Dès lors, Mme [MN] a droit :
- au paiement de la somme de 1.510,03 €, retenue au titre de la mise à pied conservatoire';
- en application de l'article 6 des dispositions applicables aux cadres de la convention collective nationale de la pharmacie d'officine dans sa rédaction applicable au litige, à une indemnité de préavis de 3 mois et dont le quantum n'est pas discuté'; il lui sera alloué à ce titre une somme de 12.540,33 €, outre 1.254,03 au titre des congés payés afférents';
- en application de l'article 7 des dispositions applicables aux cadres de la convention collective nationale de la pharmacie d'officine dans sa rédaction applicable au litige, à une indemnité de licenciement de 3/10 de mois par année d'ancienneté dans l'entreprise jusqu'à 15 ans d'ancienneté et de 5/10 de mois par année d'ancienneté dans l'entreprise à compter de la 16e année'; compte tenu d'une ancienneté de 20 ans et 6 mois et d'un salaire de référence non discuté de 4.180,11 €, cette indemnité s'établit à [(4.180,11 X 3 / 10 X 15) + (4.180,11 X 5 / 10 X 5) + (4.180,11 X 5 / 10 / 2)], soit 30.305,78 €'; dans la limite de sa demande, il lui sera alloué une somme de 28.424,23 €';
- en application de l'article 1235-3 du code du travail, compte tenu de l'effectif de l'entreprise (10 salariés) et de son ancienneté (20 ans) (la salariée peut prétendre) à des dommages et intérêts d'un montant compris entre 3 et 15,5 mois de salaire brut'; compte tenu de l'ancienneté de la salariée, des circonstances du licenciement et de l'absence d'élément relativement à sa situation postérieurement à celui-ci, il est justifié de lui allouer une indemnité de 33.440,88 € correspondant à 8 mois de salaire.

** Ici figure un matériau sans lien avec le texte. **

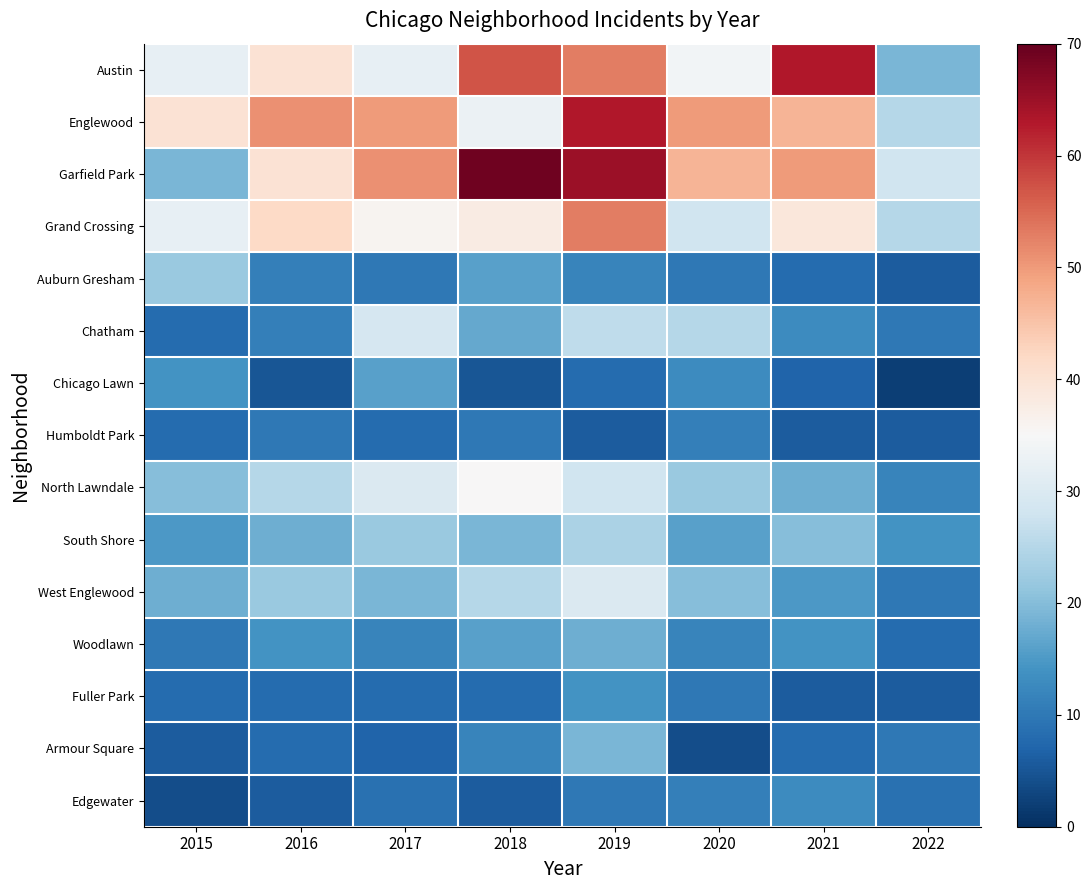

Which category has the highest value across all series?

2018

III Sur les autres demandes
Mme [T] sera condamnée aux dépens de première instance et d'appel ainsi qu'à payer à Mme [MN] une somme de 2.000 € en application de l'article 700 du code de procédure civile.
PAR CES MOTIFS
La cour, statuant par arrêt mis à disposition au greffe, contradictoire et en dernier ressort,
Infirme le jugement du conseil de prud'hommes de Bayonne du 4 novembre 2021 hormis sur la nullité du licenciement, sur les heures supplémentaires, le travail dissimulé, et les repos compensateurs pour gardes de nuit,
Statuant de nouveau sur les points infirmées et y ajoutant,
Condamne Mme [PX] [E]-[K] épouse [T] à payer à Mme [PX] [MN] les sommes de':
- 836,02 € au titre des congés conventionnels pour ancienneté,
- 1.426,26 € au titre des repos compensateurs des gardes du dimanche,
- 1.000 € à titre de dommages et intérêts pour non-respect des dispositions en matière de temps de travail,
Dit le licenciement de Mme [PX] [MN] sans cause réelle et sérieuse et condamne Mme [PX] [E]-[K] épouse [T] à payer à Mme [PX] [MN] les sommes de':
- 1.510,03 € au titre de la mise à pied conservatoire,
- 12.540,33 € à titre d'indemnité de préavis, outre 1.254,03 au titre des congés payés afférents,
- 28.424,23 € à titre d'indemnité de licenciement,
- 33.440,88 € de dommages et intérêts,
Condamne Mme [PX] [E]-[K] épouse [T] aux dépens de première instance et d'appel,
Condamne Mme [PX] [E]-[K] épouse [T] à payer à Mme [PX] [MN] la somme de 2.000 € sur le fondement de l'article 700 du code de procédure civile.
Arrêt signé par Madame CAUTRES-LACHAUD, Présidente, et par Madame LAUBIE, greffière, à laquelle la minute de la décision a été remise par le magistrat signataire.